I want to apply for student visa and settle in Melbourne earlier.
What are my chances to get a visa if I apply for Australian Embassy?
I am afraid that If I apply well ahead I may not get a visa but I want to go to Australia and gain some experience.

when is the best time to apply?


----------



## Binfeng Zhang (May 25, 2016)

MobileStudent said:


> hi dear all,
> 
> I have recently got my offer from my chosen university. However, the academic year starts in September 2017.
> I want to apply for student visa and settle in Melbourne earlier.
> ...


Hi,

Congratulations on the offer! That is a great achievement.

You can apply for the visa at any time, however, they are unlikely to allow you to enter Australia until 1-2 months before your course commences.

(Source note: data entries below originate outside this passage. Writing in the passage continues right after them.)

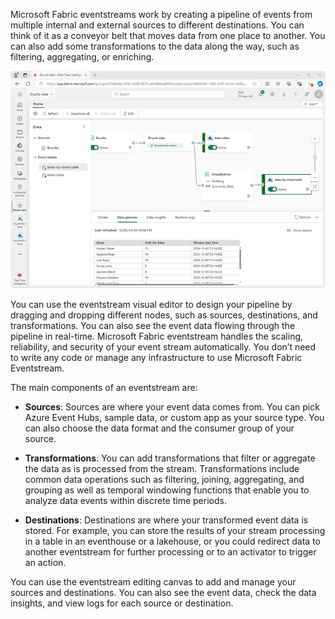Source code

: Microsoft Fabric eventstreams work by creating a pipeline of events from multiple internal and external sources to different destinations. You can think of it as a conveyor belt that moves data from one place to another. You can also add some transformations to the data along the way, such as filtering, aggregating, or enriching.

![Screenshot of an eventstream.](../media/real-time-intelligence-eventstream-workflow.png)

You can use the eventstream visual editor to design your pipeline by dragging and dropping different nodes, such as sources, destinations, and transformations. You can also see the event data flowing through the pipeline in real-time. Microsoft Fabric eventstream handles the scaling, reliability, and security of your event stream automatically. You don’t need to write any code or manage any infrastructure to use Microsoft Fabric Eventstream.

The main components of an eventstream are:

* **Sources**: Sources are where your event data comes from. You can pick Azure Event Hubs, sample data, or custom app as your source type. You can also choose the data format and the consumer group of your source.
- **Transformations**: You can add transformations that filter or aggregate the data as is processed from the stream. Transformations include common data operations such as filtering, joining, aggregating, and grouping as well as temporal windowing functions that enable you to analyze data events within discrete time periods.
* **Destinations**: Destinations are where your transformed event data is stored. For example, you can store the results of your stream processing in a table in an eventhouse or a lakehouse, or you could redirect data to another eventstream for further processing or to an activator to trigger an action.

You can use the eventstream editing canvas to add and manage your sources and destinations. You can also see the event data, check the data insights, and view logs for each source or destination.
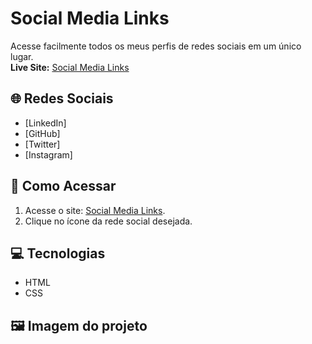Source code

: # Social Media Links  

Acesse facilmente todos os meus perfis de redes sociais em um único lugar.  
**Live Site:** [Social Media Links](https://washingmg.github.io/linktr.ee/)  

## 🌐 Redes Sociais  

- [LinkedIn]
- [GitHub] 
- [Twitter]
- [Instagram]

## 🚀 Como Acessar  

1. Acesse o site: [Social Media Links](https://washingmg.github.io/linktr.ee/).
2. Clique no ícone da rede social desejada.  

## 💻 Tecnologias  

- HTML  
- CSS

## 🖼️ Imagem do projeto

Therefore, if you wanted to come to Australia earlier, you may want to consider bringing your starting date forward if that is an option.


----------



## Rosee (Dec 8, 2016)

I strongly advise you to apply for the student visa ASAP. Since the new implementation post July 2016, most students visa applications were delayed and/or postponed. Also, from what I see in this forum, even the low risk countries' applicants (i.e. Japan, Canada, UK..etc) get their student visas in 12 weeks minimum. Soon is better.


----------



## Fabian001 (Apr 11, 2017)

Hello Everyone, 

Would it be possible to enter Australia on a tourist Visa while waiting for the outcome of the SC500 application? 

Best Regards


----------



## marisalavars (Jul 21, 2017)

Definitely recommend applying for your visa a little earlier- the more time the better. You will have such an amazing time in Australia! good luck!


----------



## Fabian001 (Apr 11, 2017)

Marcocholo6 said:


> Congrats! I am interested to know how did you apply? Please reply.


Hello,

I have an immi-account with the boarders website. You can initiate and amend your applications there.

I was lucky and my SC500 Visa got approved before I traveled to AU.

Applying earlier is always best, but sometimes the assessment of application material takes longer and the application fro the SC500 visa requires acceptance to the course prior to Visa-application.


----------